Stockage des fromages dans les anciennes caves de la coopérative des Entremonts.
Tous ces fromages nécessitent entre trois et six mois d'affinage au minimum. Par manque de place, la coopérative a longtemps délégué les opérations d'affinage à des prestataires extérieurs, ce qui lui coûtait une fortune. D'où la décision d'agrandir les caves (255 m2 supplémentaires, soit 365 m2 en tout) et de s'équiper d'un robot pour frotter les meules d'estivals. Entre les travaux et les aménagements, les investissements s'élèvent 1,6 million d'euros. Eu égard au rôle stratégique tenu par la coopérative au cœur du territoire, les travaux d'agrandissement et d'aménagement (modification des espaces de travail, frigos, stockage dédié pour les emballages, préparations des expéditions et quai d'expédition...) ont été pris en charge par la communauté de communes Cœur de Chartreuse, qui a compétence pour soutenir les outils structurants du territoire. Ils ont également été subventionnés à hauteur de 40% par la Région (Psader), les Pays de Savoie et l'Isère. La coopérative des Entremonts a quant à elle investi 400 000 euros dans le matériel. Creusées dans la roche, les nouvelles caves devraient permettre d'affiner 2 000 meules de fromage. Et assurer un bel avenir à la coopérative.
MB

 

La coop en chiffres

La coopérative des Entremonts collecte 4,5 millions de litres de lait auprès de 27 coopérateurs d'Isère et de Savoie, installés dans le périmètre de la communauté de communes Cœur de Chartreuse, qui s'inscrit elle-même dans le parc naturel de Chartreuse.
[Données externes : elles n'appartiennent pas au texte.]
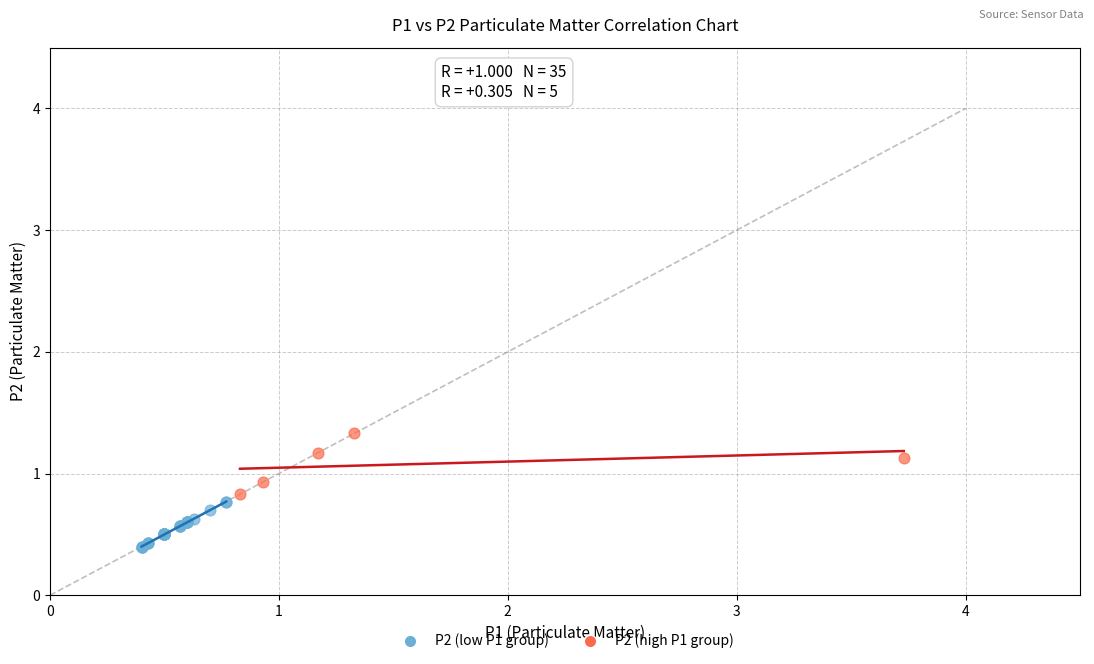

Which series reaches the minimum Y coordinate?

P2 (low P1 group)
Payé 430 euros la tonne au producteur, le lait collecté est transformé tout au long de l'année par cinq opérateurs (dont un fromager). Avec 450 tonnes de fromage produites chaque année, la coopérative génère un chiffre d'affaires de trois millions d'euros. La production est commercialisée pour partie par la coopérative, pour partie (15%) par le magasin de vente attenant. Celui-ci est géré sous la forme d'une société d'intérêt collectif agricole (Sica), ce qui lui permet de vendre les produits de coopérative, ainsi qu'une large gamme de produits locaux. La « Sica » attire ainsi plus de 40 000 personnes chaque année.